Page-level text extractions
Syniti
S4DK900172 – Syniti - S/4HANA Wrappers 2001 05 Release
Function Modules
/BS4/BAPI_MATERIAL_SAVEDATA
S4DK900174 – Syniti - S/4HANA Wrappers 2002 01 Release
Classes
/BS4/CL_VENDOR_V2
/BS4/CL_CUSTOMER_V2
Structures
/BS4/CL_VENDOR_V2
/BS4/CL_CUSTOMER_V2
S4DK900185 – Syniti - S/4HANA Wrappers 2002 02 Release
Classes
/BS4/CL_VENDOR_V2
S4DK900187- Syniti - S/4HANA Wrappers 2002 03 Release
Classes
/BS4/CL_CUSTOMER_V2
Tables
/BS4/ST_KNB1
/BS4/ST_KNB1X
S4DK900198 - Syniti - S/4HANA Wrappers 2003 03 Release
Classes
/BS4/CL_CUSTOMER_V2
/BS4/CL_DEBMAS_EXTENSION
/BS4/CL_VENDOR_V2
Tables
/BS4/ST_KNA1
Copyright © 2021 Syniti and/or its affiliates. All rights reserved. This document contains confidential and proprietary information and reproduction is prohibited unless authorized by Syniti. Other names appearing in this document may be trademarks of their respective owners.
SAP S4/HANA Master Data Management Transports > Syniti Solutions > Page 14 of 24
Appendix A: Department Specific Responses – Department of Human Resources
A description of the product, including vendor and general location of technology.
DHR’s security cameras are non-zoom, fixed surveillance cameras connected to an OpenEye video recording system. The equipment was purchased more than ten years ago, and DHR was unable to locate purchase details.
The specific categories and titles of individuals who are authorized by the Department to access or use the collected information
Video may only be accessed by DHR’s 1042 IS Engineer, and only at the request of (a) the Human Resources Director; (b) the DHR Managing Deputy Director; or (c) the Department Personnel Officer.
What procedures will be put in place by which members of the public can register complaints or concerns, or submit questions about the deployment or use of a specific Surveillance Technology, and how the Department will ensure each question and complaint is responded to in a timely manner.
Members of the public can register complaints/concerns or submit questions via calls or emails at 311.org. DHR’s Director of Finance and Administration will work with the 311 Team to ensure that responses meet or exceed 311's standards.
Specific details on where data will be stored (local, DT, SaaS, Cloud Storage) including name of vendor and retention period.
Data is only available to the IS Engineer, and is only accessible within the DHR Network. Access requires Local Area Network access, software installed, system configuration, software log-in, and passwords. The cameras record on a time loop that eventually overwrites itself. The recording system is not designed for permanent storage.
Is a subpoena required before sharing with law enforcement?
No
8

Problem to work on. An unaltered transcription of all the data above is needed.

Your response.
Syniti
S4DK900172 – Syniti - S/4HANA Wrappers 2001 05 Release
Function Modules
/BS4/BAPI_MATERIAL_SAVEDATA
S4DK900174 – Syniti - S/4HANA Wrappers 2002 01 Release
Classes
/BS4/CL_VENDOR_V2
/BS4/CL_CUSTOMER_V2
Structures
/BS4/CL_VENDOR_V2
/BS4/CL_CUSTOMER_V2
S4DK900185 – Syniti - S/4HANA Wrappers 2002 02 Release
Classes
/BS4/CL_VENDOR_V2
S4DK900187- Syniti - S/4HANA Wrappers 2002 03 Release
Classes
/BS4/CL_CUSTOMER_V2
Tables
/BS4/ST_KNB1
/BS4/ST_KNB1X
S4DK900198 - Syniti - S/4HANA Wrappers 2003 03 Release
Classes
/BS4/CL_CUSTOMER_V2
/BS4/CL_DEBMAS_EXTENSION
/BS4/CL_VENDOR_V2
Tables
/BS4/ST_KNA1
Copyright © 2021 Syniti and/or its affiliates. All rights reserved. This document contains confidential and proprietary information and reproduction is prohibited unless authorized by Syniti. Other names appearing in this document may be trademarks of their respective owners.
SAP S4/HANA Master Data Management Transports > Syniti Solutions > Page 14 of 24
Appendix A: Department Specific Responses – Department of Human Resources
A description of the product, including vendor and general location of technology.
DHR’s security cameras are non-zoom, fixed surveillance cameras connected to an OpenEye video recording system. The equipment was purchased more than ten years ago, and DHR was unable to locate purchase details.
The specific categories and titles of individuals who are authorized by the Department to access or use the collected information
Video may only be accessed by DHR’s 1042 IS Engineer, and only at the request of (a) the Human Resources Director; (b) the DHR Managing Deputy Director; or (c) the Department Personnel Officer.
What procedures will be put in place by which members of the public can register complaints or concerns, or submit questions about the deployment or use of a specific Surveillance Technology, and how the Department will ensure each question and complaint is responded to in a timely manner.
Members of the public can register complaints/concerns or submit questions via calls or emails at 311.org. DHR’s Director of Finance and Administration will work with the 311 Team to ensure that responses meet or exceed 311's standards.
Specific details on where data will be stored (local, DT, SaaS, Cloud Storage) including name of vendor and retention period.
Data is only available to the IS Engineer, and is only accessible within the DHR Network. Access requires Local Area Network access, software installed, system configuration, software log-in, and passwords. The cameras record on a time loop that eventually overwrites itself. The recording system is not designed for permanent storage.
Is a subpoena required before sharing with law enforcement?
No
8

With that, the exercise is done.